## Provided passage
============================================================

Olmsted crosses denominational barrier as interim pastor
By Vicki Brown   
Monday, August 04, 2014

Michael Olmsted didn’t have to pray too long about serving as interim pastor — even though the congregation is affiliated with a different denomination.

A Baptist minister for more than 45 years, Michael Olmsted dons robes as interim pastor of St. John's United Church of Christ. (Nan Olmsted photo)

A pastor for 45 years, Olmsted did not walk away from ministry after retiring as senior pastor of University Heights Baptist Church in Springfield, Mo. Instead, he has done supply preaching and interim work for other Baptist congregations.

But last August, members of St. John’s United Church of Christ in Springfield realized they would need help. Then-pastor Sol Codillo Jr. resigned after being diagnosed with cancer, with a prognosis of about seven months.

Members wanted someone to preach and to help them deal with grief when it came. A man who had known Olmsted for 30 years suggested church leaders contact him.

Codillo passed away in the Philippines, where he was born, on June 15. The Springfield church held a celebration of his life on Aug. 2. He had continued to worship at St. John’s, and he and Olmsted bonded as friends and ministers, Olmsted said.

Founded in 1887, St. John’s is the oldest continually functioning church in Springfield, Olmsted said. The first Sunday he preached there last August, he realized he already knew about half of the small congregation because he had been active in the community, as pastor at University Heights and through other civic affairs.

Early in his ministry, Olmsted had learned to look at several aspects of a church — history, budget and demographics — before agreeing to become its pastor. Later, he discovered he also needed to measure a congregation by what the members thought and what moved them to action. “I want to see what they are involved in,” he explained.

With about 35 members in a changing neighborhood, St. John’s congregation is involved in a lot.

An old St. John’s hospital building across the street from the church now is used as a residential facility for older adults and others with special needs. Church members minister through several projects for residents, including organizing lunches and supplying non-perishable food items.

They minister to teens on the street, and two or three times each year the congregation hosts a free bingo party and meal for the neighborhood. Members also participate in the Springfield-based Council of Churches of the Ozarks.

Olmsted met with the church council that first Sunday to clarify expectations. The United Church of Christ has a more structured hierarchy, calling it a “covenantal polity,” than do most Baptist groups.

Council members responded that they wanted an interim to help them through the grief process and to be an encouragement. When Olmsted pressed them for specifics, they said, “We want someone to love and respect us...and to preach the Word without apology.”

Olmsted has tried to do that. He hasn’t experienced conflict between the denominational differences, he said, primarily because of his upbringing and background. The UCC services are “very liturgical” and “very ordered,” Olmsted explained.

The denomination has a more structured approach to ordination and ministerial credentialing. It practices infant baptism and children go through confirmation.

============================================================

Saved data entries
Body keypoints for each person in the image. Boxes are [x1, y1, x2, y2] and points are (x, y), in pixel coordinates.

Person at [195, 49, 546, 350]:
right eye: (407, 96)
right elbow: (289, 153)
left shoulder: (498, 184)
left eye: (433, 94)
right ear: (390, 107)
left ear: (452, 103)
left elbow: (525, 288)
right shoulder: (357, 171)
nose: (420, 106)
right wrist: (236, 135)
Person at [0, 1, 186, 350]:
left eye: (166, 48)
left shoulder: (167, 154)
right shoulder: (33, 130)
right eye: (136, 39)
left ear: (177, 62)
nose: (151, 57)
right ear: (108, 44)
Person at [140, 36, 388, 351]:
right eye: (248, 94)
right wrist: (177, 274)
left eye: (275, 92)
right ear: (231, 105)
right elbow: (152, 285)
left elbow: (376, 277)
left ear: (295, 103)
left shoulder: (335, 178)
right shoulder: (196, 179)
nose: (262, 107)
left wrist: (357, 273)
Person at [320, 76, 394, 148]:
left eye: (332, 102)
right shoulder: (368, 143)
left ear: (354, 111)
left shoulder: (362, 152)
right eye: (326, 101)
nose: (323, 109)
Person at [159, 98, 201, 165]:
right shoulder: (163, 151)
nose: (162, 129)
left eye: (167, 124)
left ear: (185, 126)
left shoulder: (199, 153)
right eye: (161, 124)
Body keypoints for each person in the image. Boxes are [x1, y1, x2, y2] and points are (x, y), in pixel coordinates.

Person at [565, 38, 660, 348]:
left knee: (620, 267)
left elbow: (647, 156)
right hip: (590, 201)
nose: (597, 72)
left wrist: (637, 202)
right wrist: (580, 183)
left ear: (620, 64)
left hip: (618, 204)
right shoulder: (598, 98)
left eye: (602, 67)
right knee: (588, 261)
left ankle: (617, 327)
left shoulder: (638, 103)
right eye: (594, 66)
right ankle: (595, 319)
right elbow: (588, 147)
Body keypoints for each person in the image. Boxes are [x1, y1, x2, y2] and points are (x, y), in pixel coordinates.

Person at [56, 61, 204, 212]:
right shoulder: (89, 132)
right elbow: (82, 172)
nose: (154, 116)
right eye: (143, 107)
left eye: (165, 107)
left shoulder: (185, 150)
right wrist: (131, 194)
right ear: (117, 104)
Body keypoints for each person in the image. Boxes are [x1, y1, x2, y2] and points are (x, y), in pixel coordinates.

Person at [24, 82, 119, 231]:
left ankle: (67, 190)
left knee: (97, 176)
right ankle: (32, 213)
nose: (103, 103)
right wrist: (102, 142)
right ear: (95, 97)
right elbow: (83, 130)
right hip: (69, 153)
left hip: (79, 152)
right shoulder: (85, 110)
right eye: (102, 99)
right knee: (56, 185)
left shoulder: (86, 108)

============================================================

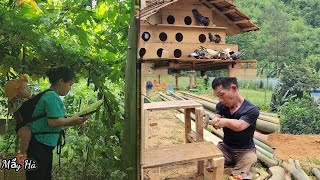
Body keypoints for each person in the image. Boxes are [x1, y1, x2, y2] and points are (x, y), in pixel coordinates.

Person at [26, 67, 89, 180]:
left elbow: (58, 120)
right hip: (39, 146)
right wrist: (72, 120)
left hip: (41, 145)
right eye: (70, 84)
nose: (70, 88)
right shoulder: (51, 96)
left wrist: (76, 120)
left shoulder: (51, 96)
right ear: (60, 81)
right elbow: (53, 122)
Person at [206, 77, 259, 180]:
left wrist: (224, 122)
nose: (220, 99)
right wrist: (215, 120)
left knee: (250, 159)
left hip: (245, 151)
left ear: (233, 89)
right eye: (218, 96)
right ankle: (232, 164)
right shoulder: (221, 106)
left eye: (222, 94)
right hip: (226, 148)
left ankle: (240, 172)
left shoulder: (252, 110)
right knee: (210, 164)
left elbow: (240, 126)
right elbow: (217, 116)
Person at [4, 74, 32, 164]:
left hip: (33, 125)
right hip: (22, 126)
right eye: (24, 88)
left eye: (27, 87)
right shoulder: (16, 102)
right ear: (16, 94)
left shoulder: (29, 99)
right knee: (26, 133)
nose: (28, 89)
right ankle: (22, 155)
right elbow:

============================================================

## Exercise objective
Copy the article about Michael Olmsted word for word, starting with "A pastor for" and going on through "about seven months.". The entries have nothing to do with this.

## Exercise response
A pastor for 45 years, Olmsted did not walk away from ministry after retiring as senior pastor of University Heights Baptist Church in Springfield, Mo. Instead, he has done supply preaching and interim work for other Baptist congregations.

But last August, members of St. John’s United Church of Christ in Springfield realized they would need help. Then-pastor Sol Codillo Jr. resigned after being diagnosed with cancer, with a prognosis of about seven months.